COLLABORATIVE RESEARCH: The Origins of Verb Learning
Temple University, Philadelphia PA
Investigators
Abstract
PI: Hirsh-Pasek, K. BCS-9910842 Objects, actions and events are the physical building blocks of human experience. While we know a great deal about how infants and toddlers think and talk about objects, we know very little about how they think and talk about actions. Actions are the glue around which events are organized. When a bat strikes a ball, it is the act of striking that defines the relationship between the two objects. Similarly, the verb is the "hero" of the sentence around which the rest of the sentence is organized. This project examines the ways in which infants and toddlers conceptualize action and link language to actions. Two questions are posed. The first asks how children perceive and form categories of action.
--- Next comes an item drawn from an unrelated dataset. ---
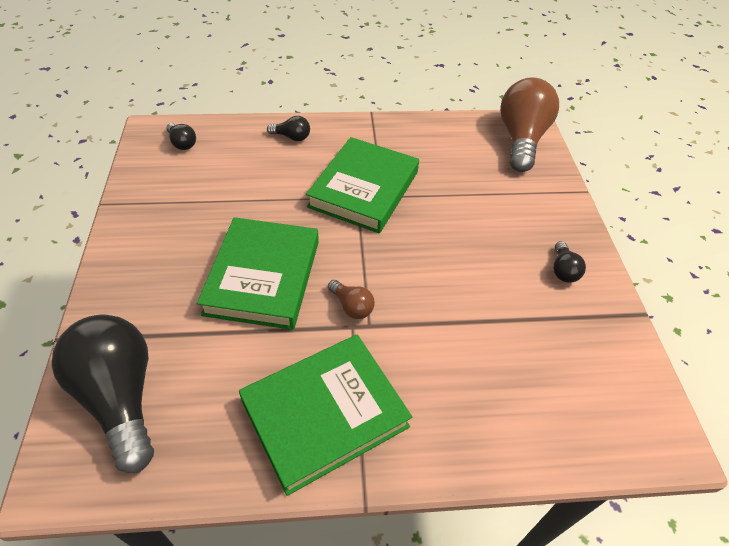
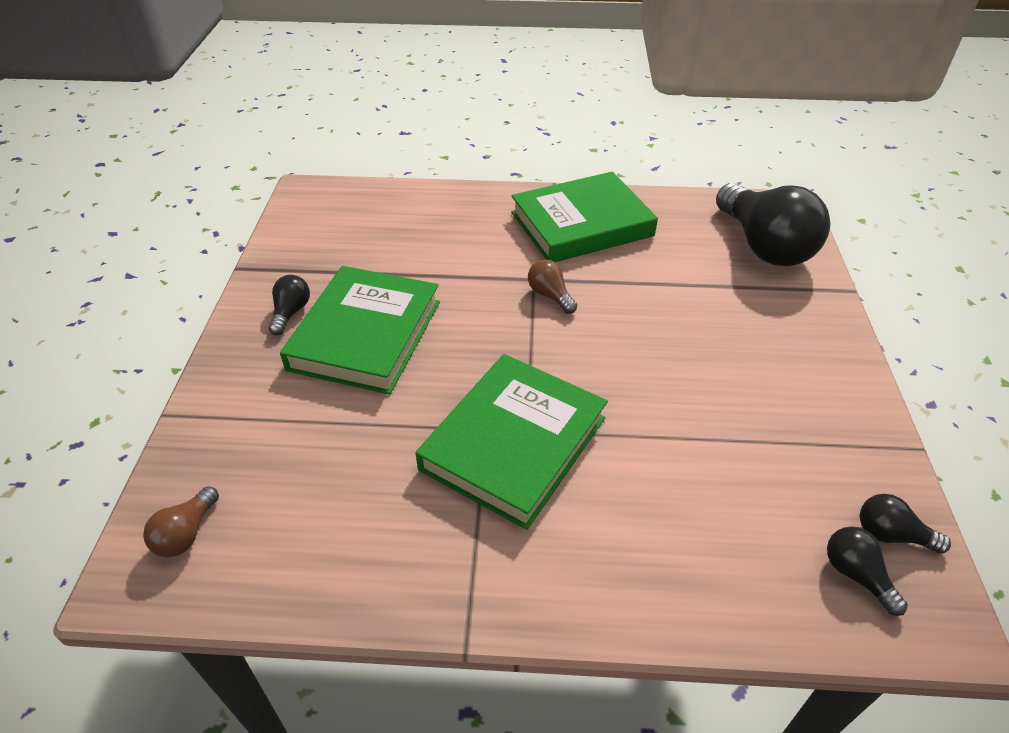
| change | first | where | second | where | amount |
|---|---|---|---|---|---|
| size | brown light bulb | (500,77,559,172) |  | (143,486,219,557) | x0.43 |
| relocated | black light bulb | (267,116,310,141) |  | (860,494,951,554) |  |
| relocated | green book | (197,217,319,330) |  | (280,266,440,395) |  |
Why, for example do we categorize an act of running by our grandmother as the same sort of action as that performed by Carl Lewis? The second question asks how we attach labels to those categories of action. For example, do children think that the word "running" only applies to the first person they saw performing that action? Or, do they know from the start that running applies both to the first person they saw running as well as to their grandmother and to Carl Lewis? This grant is the among the first to address these key questions about language and thought. As such, it represents a new frontier toward understanding how children learn language and in particular, how they talk about the actions they see.